A snail’s tongue, or radula, is covered in thousands of microscopic teeth that rub against its food to snag off small bits. As demonstrated by this photo from Howard Hughes Medical Institute’s Dr. Igor Siwanowicz, it’s actually more dazzling than disgusting.

Bogong Moth // Fifth Place

Moths are just as beautiful as butterflies.Ahmad Fauzan/Nikon Small World

The dull brown coat of Australia’s Bogong moth is nothing special from afar. Magnified under the lens of Indonesia-based microphotographer Ahmad Fauzan, it looks like a tiger-inspired shag carpet (which is almost as cool as its spiral tongue).

Red Algae // 11th Place

It's waving hello.Tagide deCarvalho/Nikon Small World

Red algae’s tendrils have a skeletal quality even when viewed with the naked eye. University of Maryland, Baltimore County’s Dr. Tagide deCarvalho shows just how much they look like long, alien skeleton hands when seen beneath a microscope.

Crystals Formed From an Ethanol and Water Solution // 13th Place

It doesn't taste like cotton candy.Justin Zoll/Nikon Small World

New York-based photographer Justin Zoll used polarized light to reveal the vibrant details of crystals created when an amino acid-containing solution of ethanol and water was heated.

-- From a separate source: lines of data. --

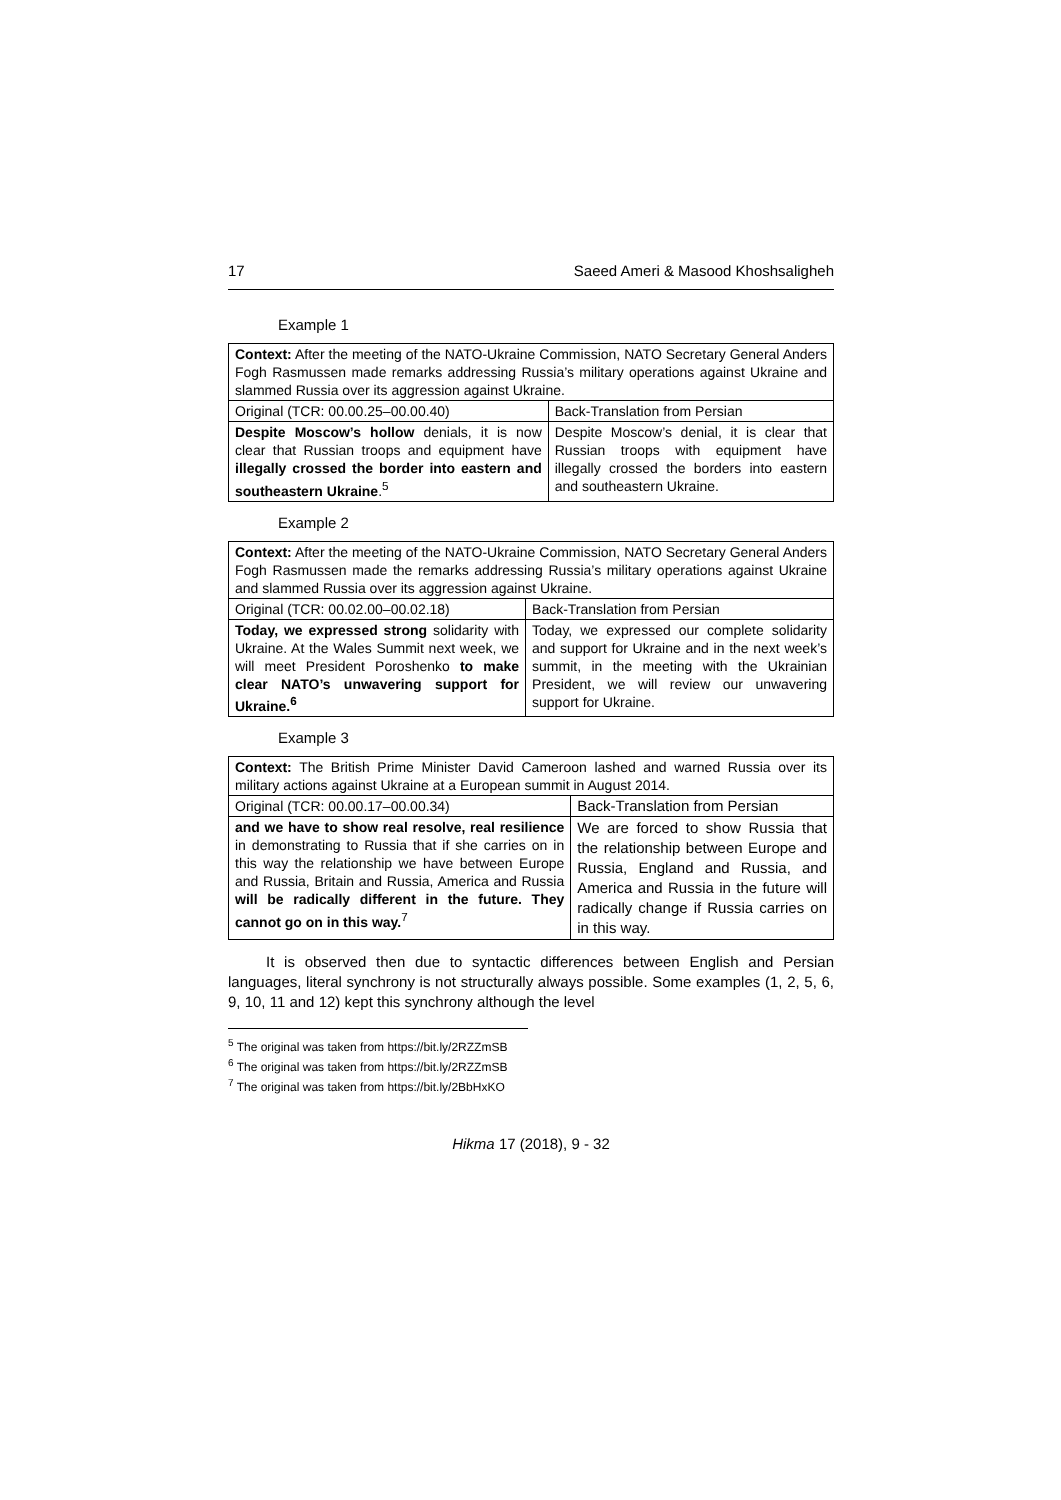17 Saeed Ameri & Masood Khoshsaligheh
Example 1
| Context: After the meeting of the NATO-Ukraine Commission, NATO Secretary General Anders Fogh Rasmussen made remarks addressing Russia’s military operations against Ukraine and slammed Russia over its aggression against Ukraine. | |
| Original (TCR: 00.00.25–00.00.40) | Back-Translation from Persian |
| Despite Moscow’s hollow denials, it is now clear that Russian troops and equipment have illegally crossed the border into eastern and southeastern Ukraine .<sup>5</sup> | Despite Moscow’s denial, it is clear that Russian troops with equipment have illegally crossed the borders into eastern and southeastern Ukraine. |
Example 2
| Context: After the meeting of the NATO-Ukraine Commission, NATO Secretary General Anders Fogh Rasmussen made the remarks addressing Russia’s military operations against Ukraine and slammed Russia over its aggression against Ukraine. | |
| Original (TCR: 00.02.00–00.02.18) | Back-Translation from Persian |
| Today, we expressed strong solidarity with Ukraine. At the Wales Summit next week, we will meet President Poroshenko to make clear NATO’s unwavering support for Ukraine.<sup>6</sup> | Today, we expressed our complete solidarity and support for Ukraine and in the next week’s summit, in the meeting with the Ukrainian President, we will review our unwavering support for Ukraine. |
Example 3
| Context: The British Prime Minister David Cameroon lashed and warned Russia over its military actions against Ukraine at a European summit in August 2014. | |
| Original (TCR: 00.00.17–00.00.34) | Back-Translation from Persian |
| and we have to show real resolve, real resilience in demonstrating to Russia that if she carries on in this way the relationship we have between Europe and Russia, Britain and Russia, America and Russia will be radically different in the future. They cannot go on in this way.<sup>7</sup> | We are forced to show Russia that the relationship between Europe and Russia, England and Russia, and America and Russia in the future will radically change if Russia carries on in this way. |
It is observed then due to syntactic differences between English and Persian languages, literal synchrony is not structurally always possible. Some examples (1, 2, 5, 6, 9, 10, 11 and 12) kept this synchrony although the level
<sup>5</sup> The original was taken from https://bit.ly/2RZZmSB
<sup>6</sup> The original was taken from https://bit.ly/2RZZmSB
<sup>7</sup> The original was taken from https://bit.ly/2BbHxKO
Hikma 17 (2018), 9 - 32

Nylon Stockings // 16th Place

If some of these bonds break, you've got a run in your stockings.Alexander Klepnev/Nikon Small World

Micrography can also illuminate the beauty of seemingly mundane, human-made products. This image, taken by Alexander Klepnev at Moscow’s JSC Radiophysics, shows how nylon fibers are knotted to make a pair of tights.

Skeleton of a Fruit Bat Embryo // 20th Place

Cute, creepy, or both?Dr. Dorit Hockman and Dr. Vanessa Chong-Morrison/Nikon Small World

University of Cape Town’s Dr. Dorit Hockman and Dr. Vanessa Chong-Morrison didn’t utilize any light-filtering techniques to snap this photo of a short-tailed fruit bat's embryonic skeleton smiling at you (or so it seems). Happy Halloween!